In light of the pervasive reluctance amongst poststructuralists to acknowledge any possible productive role for essentialism, the issue of constructionism's complicity with essentialism demands more careful and precise demonstration. Let me pose the central problematic in a slightly different way: can social constructionism entirely dispense with the idea of essence? In this chapter I propose not to confront the stronghold of constructionism head-on, as I attempted to do in the previous chapter, but to take a more oblique approach by engaging with the subsidiary debates on gender and reading. What does it mean to read as a woman or as a man? When social constructionist theories of reading posit groups of gendered readers, what is it exactly that underwrites and subtends the notion of a class of women or a class of men reading? Precisely where, in other words, does the essentialism inhere in anti-essentialism?
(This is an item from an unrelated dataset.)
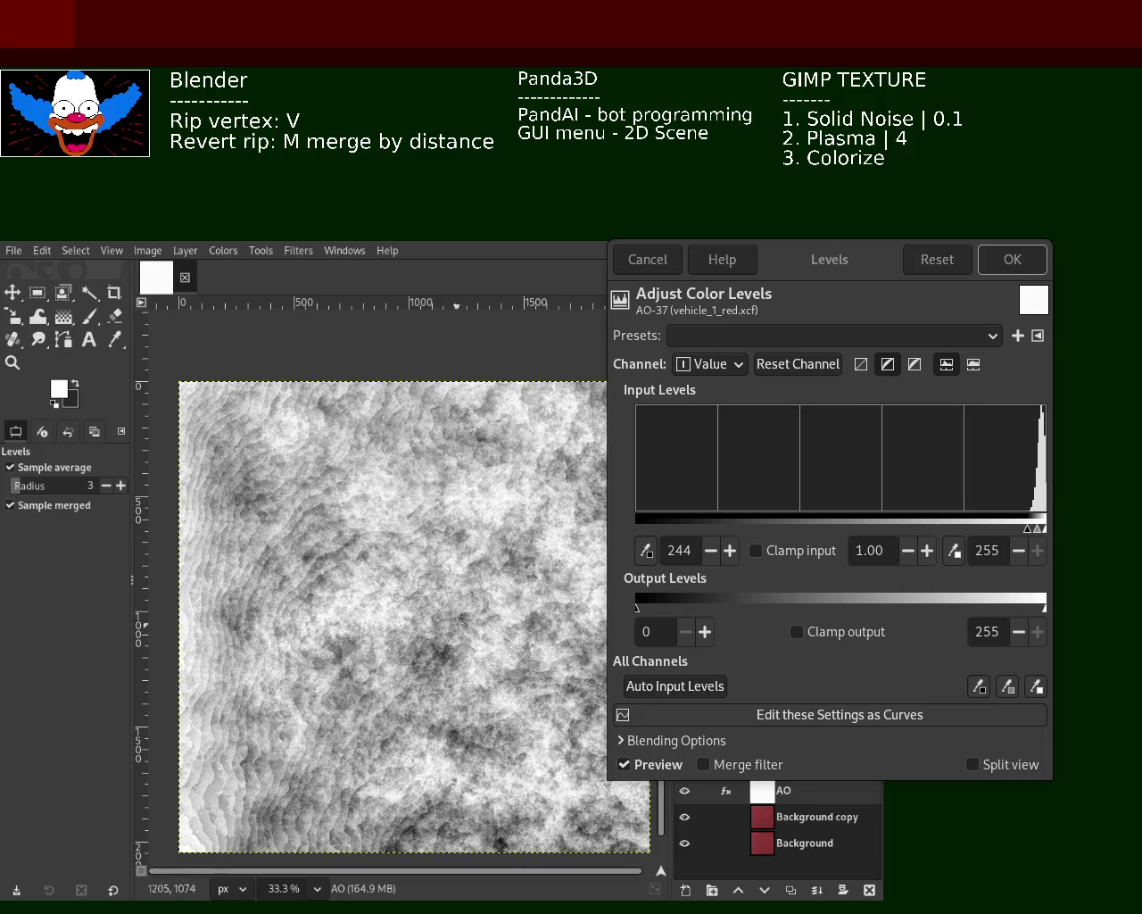
left_click(1027, 262)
Although the present analysis focuses predominantly upon three recent pieces, Robert Scholes's "Reading Like a Man" (1987), Tania Modleski's "Feminism and the Power of Interpretation" (1986), and Gayatri Spivak's "Subaltern Studies: Deconstructing Historiography" (1987), the dispute over "reading as woman" has a much longer history which includes Peggy Kamuf's "Writing Like a Woman" (1980), Jonathan Culler's "Reading as a Woman" (1982), and, most recently, the many contributions to the controversial volume Men in Feminism (Jardine and Smith 1987). In the background of all these investigations lies the question of essentialism and the problem of the vexed relation between feminism and deconstruction. How and why have the current tensions between feminism and deconstruction mobilized around the issue of essentialism? Why indeed is essentialism such a powerful and seemingly intransigent category for both deconstructionists and feminists? Is it possible to be an essentialist deconstructionist, when deconstruction is commonly understood as the very displacement of essence? By the same token, is

it legitimate to call oneself an anti-essentialist feminist, when feminism seems to take for granted among its members a shared identity, some essential point of commonality?